Sustainable farming isn’t about doing more, it’s about doing smarter with what you already have. Leher gives you access to modern tools that help you waste less and grow more.
Book a free demo or talk to our team. Download the Leher app from the Play Store and Apple Store today.
FAQs
1. Can green technologies help reduce the carbon footprint of livestock farming?
Yes. Innovations like anaerobic digesters convert animal waste into biogas, reducing methane emissions. Precision feeding systems also help cut excess protein in diets, lowering nitrogen waste. These solutions make livestock farming less polluting and more resource-efficient.
2. Do solar-powered irrigation systems work during cloudy days or monsoons?
Modern solar irrigation setups often include battery backups or hybrid systems connected to the grid. Even on low-sunlight days, stored energy or alternative sources can keep pumps running.

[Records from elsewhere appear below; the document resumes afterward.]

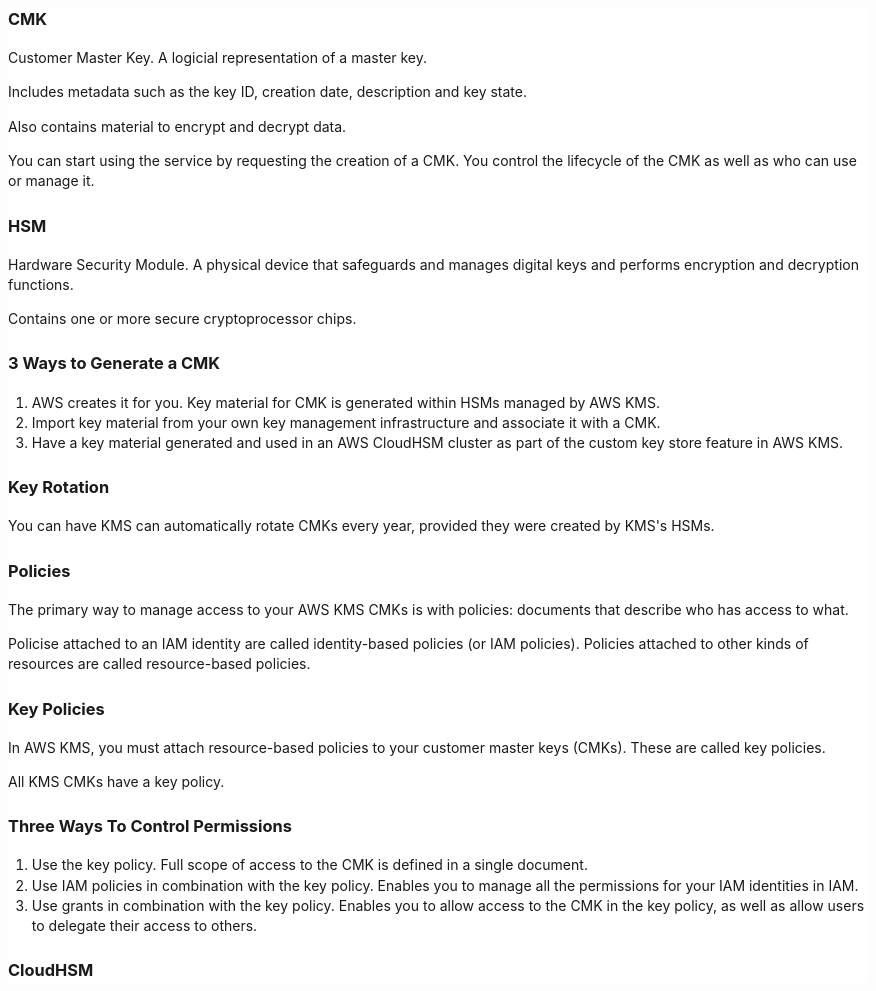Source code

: ### CMK

Customer Master Key. A logicial representation of a master key.

Includes metadata such as the key ID, creation date, description and key state.

Also contains material to encrypt and decrypt data.

You can start using the service by requesting the creation of a CMK. You control the lifecycle of the CMK as well as who can use or manage it.

### HSM

Hardware Security Module. A physical device that safeguards and manages digital keys and performs encryption and decryption functions.

Contains one or more secure cryptoprocessor chips.

### 3 Ways to Generate a CMK

1. AWS creates it for you. Key material for CMK is generated within HSMs managed by AWS KMS.
2. Import key material from your own key management infrastructure and associate it with a CMK.
3. Have a key material generated and used in an AWS CloudHSM cluster as part of the custom key store feature in AWS KMS.

### Key Rotation

You can have KMS can automatically rotate CMKs every year, provided they were created by KMS's HSMs.

### Policies

The primary way to manage access to your AWS KMS CMKs is with policies: documents that describe who has access to what.

Policise attached to an IAM identity are called identity-based policies (or IAM policies). Policies attached to other kinds of resources are called resource-based policies.

### Key Policies

In AWS KMS, you must attach resource-based policies to your customer master keys (CMKs). These are called key policies.

All KMS CMKs have a key policy.

### Three Ways To Control Permissions

1. Use the key policy. Full scope of access to the CMK is defined in a single document.
2. Use IAM policies in combination with the key policy. Enables you to manage all the permissions for your IAM identities in IAM.
3. Use grants in combination with the key policy. Enables you to allow access to the CMK in the key policy, as well as allow users to delegate their access to others.

### CloudHSM
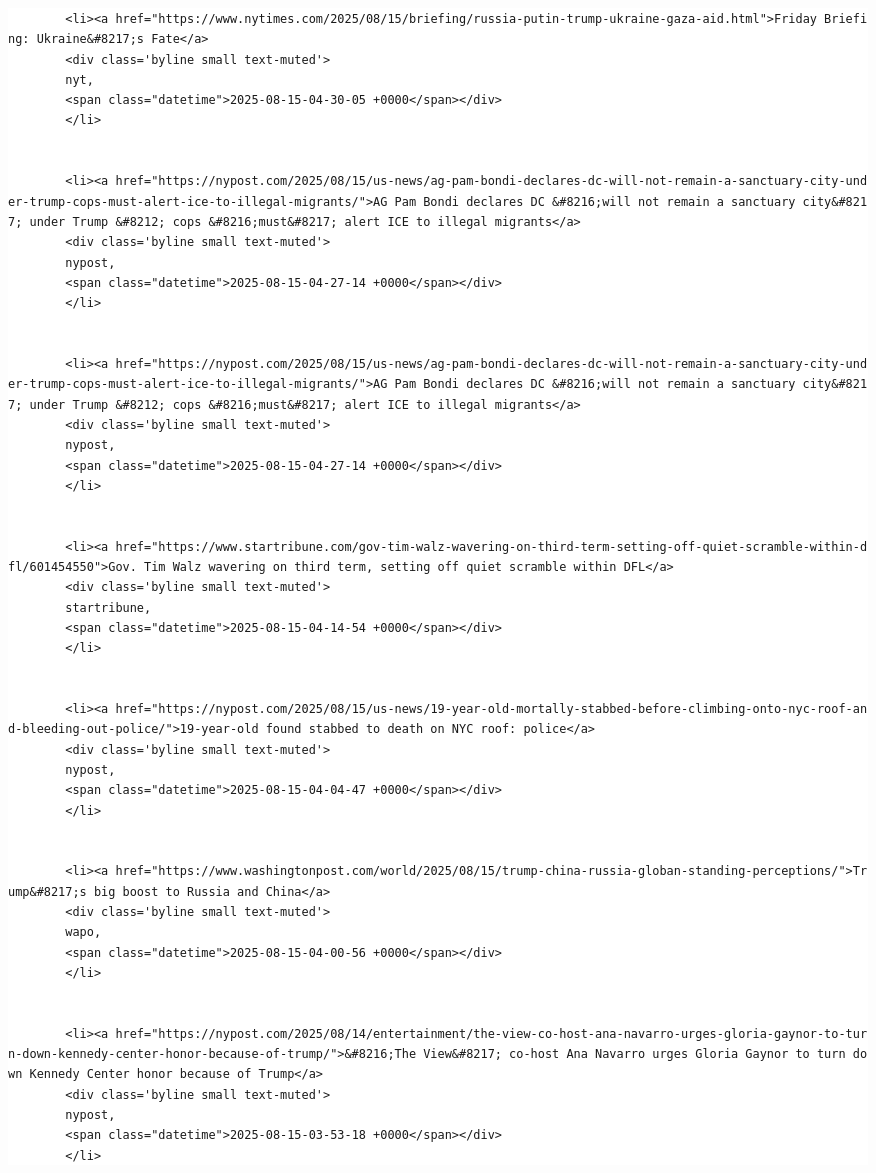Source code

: 
            <li><a href="https://www.nytimes.com/2025/08/15/briefing/russia-putin-trump-ukraine-gaza-aid.html">Friday Briefing: Ukraine&#8217;s Fate</a>
            <div class='byline small text-muted'>
            nyt, 
            <span class="datetime">2025-08-15-04-30-05 +0000</span></div>
            </li>
        

            <li><a href="https://nypost.com/2025/08/15/us-news/ag-pam-bondi-declares-dc-will-not-remain-a-sanctuary-city-under-trump-cops-must-alert-ice-to-illegal-migrants/">AG Pam Bondi declares DC &#8216;will not remain a sanctuary city&#8217; under Trump &#8212; cops &#8216;must&#8217; alert ICE to illegal migrants</a>
            <div class='byline small text-muted'>
            nypost, 
            <span class="datetime">2025-08-15-04-27-14 +0000</span></div>
            </li>
        

            <li><a href="https://nypost.com/2025/08/15/us-news/ag-pam-bondi-declares-dc-will-not-remain-a-sanctuary-city-under-trump-cops-must-alert-ice-to-illegal-migrants/">AG Pam Bondi declares DC &#8216;will not remain a sanctuary city&#8217; under Trump &#8212; cops &#8216;must&#8217; alert ICE to illegal migrants</a>
            <div class='byline small text-muted'>
            nypost, 
            <span class="datetime">2025-08-15-04-27-14 +0000</span></div>
            </li>
        

            <li><a href="https://www.startribune.com/gov-tim-walz-wavering-on-third-term-setting-off-quiet-scramble-within-dfl/601454550">Gov. Tim Walz wavering on third term, setting off quiet scramble within DFL</a>
            <div class='byline small text-muted'>
            startribune, 
            <span class="datetime">2025-08-15-04-14-54 +0000</span></div>
            </li>
        

            <li><a href="https://nypost.com/2025/08/15/us-news/19-year-old-mortally-stabbed-before-climbing-onto-nyc-roof-and-bleeding-out-police/">19-year-old found stabbed to death on NYC roof: police</a>
            <div class='byline small text-muted'>
            nypost, 
            <span class="datetime">2025-08-15-04-04-47 +0000</span></div>
            </li>
        

            <li><a href="https://www.washingtonpost.com/world/2025/08/15/trump-china-russia-globan-standing-perceptions/">Trump&#8217;s big boost to Russia and China</a>
            <div class='byline small text-muted'>
            wapo, 
            <span class="datetime">2025-08-15-04-00-56 +0000</span></div>
            </li>
        

            <li><a href="https://nypost.com/2025/08/14/entertainment/the-view-co-host-ana-navarro-urges-gloria-gaynor-to-turn-down-kennedy-center-honor-because-of-trump/">&#8216;The View&#8217; co-host Ana Navarro urges Gloria Gaynor to turn down Kennedy Center honor because of Trump</a>
            <div class='byline small text-muted'>
            nypost, 
            <span class="datetime">2025-08-15-03-53-18 +0000</span></div>
            </li>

Some systems also reduce power needs by using efficient DC motors.
3. Are biochar and green manure technologies scalable for smallholder farmers?
Yes. Portable biochar kilns and on-farm compost pits allow smallholders to turn crop waste into carbon-rich soil amendments. Some NGOs and agri-startups now offer shared equipment or training programmes that make these methods accessible even in remote areas.
4. How do AI-driven tools avoid bias in decision-making for small farms?
AI models mainly trained on data from large farms can misguide smallholders with different conditions. To address this, some platforms now include region-specific soil, climate, and crop data, allowing farmers to provide real-time feedback to fine-tune recommendations.
5. Can biodegradable mulch films fully replace plastic mulching in tropical climates?
Biodegradable mulches made from starch or cellulose are improving, but their durability varies depending on the climate. In tropical conditions with heavy rain and heat, some break down too quickly. Farmers often blend them with organic mulches or use newer formulations tested for high-humidity environments.